А когда он пошел в школу, я устроила такую истерику, что ему пришлось меня взять с собой и посадить за парту. И я весь урок просидела не шелохнувшись.
И еще вспоминаю мой первый счастливый Новый год. Перед этим меня до самого вечера никто не забирал из детсада, сказали, чтобы мою психику не травмировать и душу: они закололи кабана, а мне сказали, что он похудел. Они взяли нового маленького.
На следующий день получаем телеграмму от Ирины Александровны (Светиной мамы)
— «Встречайте». Я как узнала, что она едет, упала перед мамой на колени, заливаясь слезами: «Не отдавайте меня в детдом, я буду слушаться». Меня еле успокоили.
И вот дед с папой привезли елку.

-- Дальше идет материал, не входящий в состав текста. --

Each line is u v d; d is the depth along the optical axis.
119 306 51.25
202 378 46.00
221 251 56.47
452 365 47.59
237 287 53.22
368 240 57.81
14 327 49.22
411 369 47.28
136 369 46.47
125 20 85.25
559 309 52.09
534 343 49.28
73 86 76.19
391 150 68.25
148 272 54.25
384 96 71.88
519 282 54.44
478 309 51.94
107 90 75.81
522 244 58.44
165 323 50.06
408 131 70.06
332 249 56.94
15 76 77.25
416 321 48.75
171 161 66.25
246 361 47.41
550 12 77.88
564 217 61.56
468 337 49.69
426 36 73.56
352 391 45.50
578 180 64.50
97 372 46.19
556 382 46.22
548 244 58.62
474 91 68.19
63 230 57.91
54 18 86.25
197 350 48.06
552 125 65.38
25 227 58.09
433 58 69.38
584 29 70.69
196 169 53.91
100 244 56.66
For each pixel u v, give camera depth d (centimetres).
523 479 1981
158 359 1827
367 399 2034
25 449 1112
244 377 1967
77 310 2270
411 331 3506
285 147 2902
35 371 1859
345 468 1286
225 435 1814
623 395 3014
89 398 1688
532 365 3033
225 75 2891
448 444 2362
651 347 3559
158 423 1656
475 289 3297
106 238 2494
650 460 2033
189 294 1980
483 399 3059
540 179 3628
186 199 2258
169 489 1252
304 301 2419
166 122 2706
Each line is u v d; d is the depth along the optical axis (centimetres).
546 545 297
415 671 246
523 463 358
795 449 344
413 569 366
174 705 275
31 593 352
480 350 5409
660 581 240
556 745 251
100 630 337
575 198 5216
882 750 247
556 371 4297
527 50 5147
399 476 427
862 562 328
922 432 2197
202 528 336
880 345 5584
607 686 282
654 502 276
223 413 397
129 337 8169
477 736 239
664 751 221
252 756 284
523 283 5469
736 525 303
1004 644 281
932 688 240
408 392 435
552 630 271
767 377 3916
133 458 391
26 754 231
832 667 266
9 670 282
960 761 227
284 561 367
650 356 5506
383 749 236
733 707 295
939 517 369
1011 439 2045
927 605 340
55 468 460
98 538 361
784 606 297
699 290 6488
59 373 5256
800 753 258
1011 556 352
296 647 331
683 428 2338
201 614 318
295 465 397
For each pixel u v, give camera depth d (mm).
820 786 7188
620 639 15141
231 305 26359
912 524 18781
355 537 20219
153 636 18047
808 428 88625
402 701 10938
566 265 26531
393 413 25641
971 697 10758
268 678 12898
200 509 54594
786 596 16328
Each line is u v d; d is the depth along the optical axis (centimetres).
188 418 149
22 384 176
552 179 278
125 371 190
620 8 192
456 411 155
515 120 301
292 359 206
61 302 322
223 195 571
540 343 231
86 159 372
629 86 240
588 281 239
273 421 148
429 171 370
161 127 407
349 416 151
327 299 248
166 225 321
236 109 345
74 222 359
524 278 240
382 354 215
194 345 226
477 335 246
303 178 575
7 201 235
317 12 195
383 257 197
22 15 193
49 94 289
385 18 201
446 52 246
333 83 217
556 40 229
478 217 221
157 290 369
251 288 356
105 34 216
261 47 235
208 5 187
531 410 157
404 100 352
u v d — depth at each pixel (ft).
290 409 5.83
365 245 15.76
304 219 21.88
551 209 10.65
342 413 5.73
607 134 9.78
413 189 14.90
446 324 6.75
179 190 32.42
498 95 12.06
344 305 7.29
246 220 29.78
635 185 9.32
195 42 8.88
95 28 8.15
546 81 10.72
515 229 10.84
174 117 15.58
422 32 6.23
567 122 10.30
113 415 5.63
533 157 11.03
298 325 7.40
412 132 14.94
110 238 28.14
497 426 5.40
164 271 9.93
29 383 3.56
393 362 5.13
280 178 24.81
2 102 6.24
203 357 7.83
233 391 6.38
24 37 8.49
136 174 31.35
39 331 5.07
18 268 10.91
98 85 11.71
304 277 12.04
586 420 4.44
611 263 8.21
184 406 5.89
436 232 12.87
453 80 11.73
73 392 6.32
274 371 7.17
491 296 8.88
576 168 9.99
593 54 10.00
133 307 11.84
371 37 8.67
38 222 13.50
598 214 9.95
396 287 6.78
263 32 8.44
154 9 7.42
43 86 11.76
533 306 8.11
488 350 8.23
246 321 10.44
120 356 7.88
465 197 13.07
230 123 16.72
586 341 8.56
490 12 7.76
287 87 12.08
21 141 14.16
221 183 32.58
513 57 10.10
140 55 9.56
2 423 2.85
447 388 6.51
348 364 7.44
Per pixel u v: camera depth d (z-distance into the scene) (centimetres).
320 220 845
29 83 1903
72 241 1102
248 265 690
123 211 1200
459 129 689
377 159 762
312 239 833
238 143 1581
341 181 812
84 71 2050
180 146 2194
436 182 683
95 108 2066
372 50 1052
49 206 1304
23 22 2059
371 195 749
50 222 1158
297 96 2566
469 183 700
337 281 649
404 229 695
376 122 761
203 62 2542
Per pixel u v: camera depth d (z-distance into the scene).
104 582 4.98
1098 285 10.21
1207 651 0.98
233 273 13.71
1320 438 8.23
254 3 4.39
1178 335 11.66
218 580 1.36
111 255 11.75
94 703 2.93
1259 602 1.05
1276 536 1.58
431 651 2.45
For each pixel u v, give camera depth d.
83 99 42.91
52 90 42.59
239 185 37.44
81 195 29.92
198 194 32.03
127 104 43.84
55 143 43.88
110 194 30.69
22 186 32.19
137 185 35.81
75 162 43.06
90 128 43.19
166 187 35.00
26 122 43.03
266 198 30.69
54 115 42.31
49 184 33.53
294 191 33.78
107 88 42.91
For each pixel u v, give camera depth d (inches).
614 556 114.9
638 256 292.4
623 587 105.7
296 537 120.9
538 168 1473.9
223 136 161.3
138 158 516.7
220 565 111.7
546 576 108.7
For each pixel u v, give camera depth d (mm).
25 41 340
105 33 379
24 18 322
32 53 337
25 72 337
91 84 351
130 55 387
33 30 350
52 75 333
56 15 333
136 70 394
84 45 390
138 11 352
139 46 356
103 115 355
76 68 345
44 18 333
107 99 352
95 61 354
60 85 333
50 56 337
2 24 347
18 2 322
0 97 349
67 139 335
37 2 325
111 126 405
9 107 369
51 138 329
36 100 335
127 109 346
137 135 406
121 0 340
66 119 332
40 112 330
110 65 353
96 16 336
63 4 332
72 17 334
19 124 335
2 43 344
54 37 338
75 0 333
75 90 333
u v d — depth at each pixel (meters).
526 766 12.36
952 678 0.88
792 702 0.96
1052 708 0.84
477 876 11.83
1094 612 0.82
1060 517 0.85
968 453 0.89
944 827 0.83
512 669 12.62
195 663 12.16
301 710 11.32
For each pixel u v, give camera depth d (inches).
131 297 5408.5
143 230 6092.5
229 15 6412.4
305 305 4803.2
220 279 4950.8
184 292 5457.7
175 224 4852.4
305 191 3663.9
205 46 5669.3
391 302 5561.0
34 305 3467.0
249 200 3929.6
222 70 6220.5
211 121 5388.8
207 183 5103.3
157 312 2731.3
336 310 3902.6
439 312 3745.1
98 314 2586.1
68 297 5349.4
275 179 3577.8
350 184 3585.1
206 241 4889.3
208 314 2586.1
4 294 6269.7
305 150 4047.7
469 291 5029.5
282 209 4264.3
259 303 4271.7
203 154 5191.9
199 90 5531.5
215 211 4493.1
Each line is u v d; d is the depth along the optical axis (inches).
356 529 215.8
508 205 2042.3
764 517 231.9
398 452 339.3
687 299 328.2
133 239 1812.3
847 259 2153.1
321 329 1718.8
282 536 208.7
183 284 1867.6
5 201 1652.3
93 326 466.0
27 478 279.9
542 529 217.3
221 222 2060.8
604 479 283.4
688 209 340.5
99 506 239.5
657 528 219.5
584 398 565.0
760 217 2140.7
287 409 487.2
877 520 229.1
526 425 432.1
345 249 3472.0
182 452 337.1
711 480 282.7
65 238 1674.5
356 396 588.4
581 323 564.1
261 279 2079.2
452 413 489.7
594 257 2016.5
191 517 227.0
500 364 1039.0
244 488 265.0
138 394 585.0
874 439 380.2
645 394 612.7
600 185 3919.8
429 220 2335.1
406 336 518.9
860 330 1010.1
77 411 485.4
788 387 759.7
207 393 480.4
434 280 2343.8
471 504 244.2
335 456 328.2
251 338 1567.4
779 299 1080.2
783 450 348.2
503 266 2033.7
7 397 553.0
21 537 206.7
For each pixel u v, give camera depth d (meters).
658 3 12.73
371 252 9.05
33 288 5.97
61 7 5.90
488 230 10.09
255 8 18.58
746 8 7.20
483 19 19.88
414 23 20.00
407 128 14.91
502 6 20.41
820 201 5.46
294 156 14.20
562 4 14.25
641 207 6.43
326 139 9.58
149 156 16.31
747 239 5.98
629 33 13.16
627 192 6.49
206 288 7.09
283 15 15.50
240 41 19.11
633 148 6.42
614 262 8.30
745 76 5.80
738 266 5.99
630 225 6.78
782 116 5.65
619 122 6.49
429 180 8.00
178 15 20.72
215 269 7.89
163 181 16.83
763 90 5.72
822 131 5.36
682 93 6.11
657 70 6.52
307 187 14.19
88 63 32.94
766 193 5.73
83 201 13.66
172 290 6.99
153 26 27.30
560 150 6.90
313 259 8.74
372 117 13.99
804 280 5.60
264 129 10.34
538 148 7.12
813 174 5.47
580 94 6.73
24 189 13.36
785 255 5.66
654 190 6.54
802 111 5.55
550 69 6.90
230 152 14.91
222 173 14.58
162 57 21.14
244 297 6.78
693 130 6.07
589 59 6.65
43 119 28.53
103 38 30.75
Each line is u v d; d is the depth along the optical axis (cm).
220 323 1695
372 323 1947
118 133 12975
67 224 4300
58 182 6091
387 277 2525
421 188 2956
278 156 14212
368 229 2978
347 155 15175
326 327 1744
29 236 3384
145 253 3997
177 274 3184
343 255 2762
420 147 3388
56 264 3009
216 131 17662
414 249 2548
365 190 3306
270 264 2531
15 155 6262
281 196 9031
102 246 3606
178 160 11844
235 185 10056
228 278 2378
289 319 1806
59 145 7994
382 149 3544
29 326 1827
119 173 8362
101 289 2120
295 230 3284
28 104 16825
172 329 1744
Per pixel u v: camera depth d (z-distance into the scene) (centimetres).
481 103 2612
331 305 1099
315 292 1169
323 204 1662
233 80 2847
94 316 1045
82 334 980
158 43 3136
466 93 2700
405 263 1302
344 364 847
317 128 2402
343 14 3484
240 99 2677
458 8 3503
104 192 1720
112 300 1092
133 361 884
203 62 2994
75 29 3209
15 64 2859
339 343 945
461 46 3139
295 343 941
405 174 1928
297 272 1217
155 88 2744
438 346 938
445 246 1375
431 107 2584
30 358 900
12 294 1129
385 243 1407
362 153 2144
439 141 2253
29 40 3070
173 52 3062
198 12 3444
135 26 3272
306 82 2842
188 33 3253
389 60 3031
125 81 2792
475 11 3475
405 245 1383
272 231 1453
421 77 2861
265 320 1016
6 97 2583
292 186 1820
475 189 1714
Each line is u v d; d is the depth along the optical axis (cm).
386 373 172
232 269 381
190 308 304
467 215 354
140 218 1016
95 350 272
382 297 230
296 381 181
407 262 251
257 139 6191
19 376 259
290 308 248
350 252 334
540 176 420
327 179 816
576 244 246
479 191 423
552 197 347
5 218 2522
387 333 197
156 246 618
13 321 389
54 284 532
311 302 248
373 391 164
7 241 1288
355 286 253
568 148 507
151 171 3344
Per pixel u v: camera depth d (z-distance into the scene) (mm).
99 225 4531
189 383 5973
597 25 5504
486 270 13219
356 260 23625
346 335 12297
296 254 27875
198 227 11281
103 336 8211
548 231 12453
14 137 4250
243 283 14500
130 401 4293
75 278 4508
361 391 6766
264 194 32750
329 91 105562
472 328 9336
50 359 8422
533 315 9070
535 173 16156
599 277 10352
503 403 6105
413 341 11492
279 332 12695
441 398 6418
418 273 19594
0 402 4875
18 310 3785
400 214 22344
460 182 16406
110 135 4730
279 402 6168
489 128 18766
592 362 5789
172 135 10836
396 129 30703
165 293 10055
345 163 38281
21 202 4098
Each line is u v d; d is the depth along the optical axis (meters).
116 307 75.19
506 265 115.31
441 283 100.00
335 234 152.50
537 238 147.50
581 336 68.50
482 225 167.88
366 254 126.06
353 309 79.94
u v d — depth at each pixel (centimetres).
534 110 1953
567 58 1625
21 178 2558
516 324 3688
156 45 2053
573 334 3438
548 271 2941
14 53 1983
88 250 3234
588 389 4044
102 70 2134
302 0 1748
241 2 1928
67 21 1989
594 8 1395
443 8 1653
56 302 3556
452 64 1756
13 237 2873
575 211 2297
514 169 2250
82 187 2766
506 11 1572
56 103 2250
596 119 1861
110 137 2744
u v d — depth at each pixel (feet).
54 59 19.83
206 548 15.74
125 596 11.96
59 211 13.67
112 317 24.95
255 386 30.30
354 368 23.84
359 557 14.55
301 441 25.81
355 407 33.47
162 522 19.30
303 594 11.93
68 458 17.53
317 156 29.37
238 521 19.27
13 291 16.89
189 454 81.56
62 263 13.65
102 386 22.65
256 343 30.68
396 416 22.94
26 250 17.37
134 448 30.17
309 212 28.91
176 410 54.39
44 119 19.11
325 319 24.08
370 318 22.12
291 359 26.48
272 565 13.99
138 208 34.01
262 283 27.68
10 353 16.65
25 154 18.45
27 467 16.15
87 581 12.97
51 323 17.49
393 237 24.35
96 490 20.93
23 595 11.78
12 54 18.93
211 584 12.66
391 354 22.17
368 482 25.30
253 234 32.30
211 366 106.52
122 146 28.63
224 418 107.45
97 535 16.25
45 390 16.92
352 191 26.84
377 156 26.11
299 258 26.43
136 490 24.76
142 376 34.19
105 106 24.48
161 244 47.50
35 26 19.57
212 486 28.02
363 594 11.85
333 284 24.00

А мы с мамой поехали в город покупать подарки. Елку украшали с папой, и он сделал так, что елка стала светиться. Какая это радость.
Я в новом платье, на столе чего только нет. Меня поставили на табурет, который дедушка мне сделал, и я читала стихи, а потом тетя Надя принесла «Наполеон».
И тут постучал Дед Мороз (папа) и Снегурочка (мама), они раздавали всем подарки. Когда вытащили детское пианино, бабушка сказала: «Дед, придется подсобрать на взрослое пианино».
Я тут же предложила: «Пойдем собирать, я помогу». Какой счастливый это был день! 1-ое сентября. Меня всей семьей провожают в школу.
Училась я хорошо. И все это время переписывалась с Вовкой, обещал, что на выпускной приедет. Он поступил в летное училище, о котором долго мечтал.
Собрались все в зале. Я стою такая нарядная, но очень грустная, — нет моего Володи. И вдруг через весь зал идет Вовка с чемоданом. «Мальвина, я здесь!».
Потом я поступила в городе в медучилище и стала фармацевтом. А вскоре меня направили заведующей аптекой, но я никогда не забывала, что сделали для меня настоящие родители.
И что было бы со мной, если бы меня не забрал тогда опекунский совет и милиция. Я никогда не вспоминала и не искала ту маму.
Мы живем с Вовкой — Владимиром Ивановичем — в мире и согласии, у нас двое детей. А замуж я сама ему предложила. Мы часто ездим к родителям. Побольше бы таких родителей, как мои мама и папа!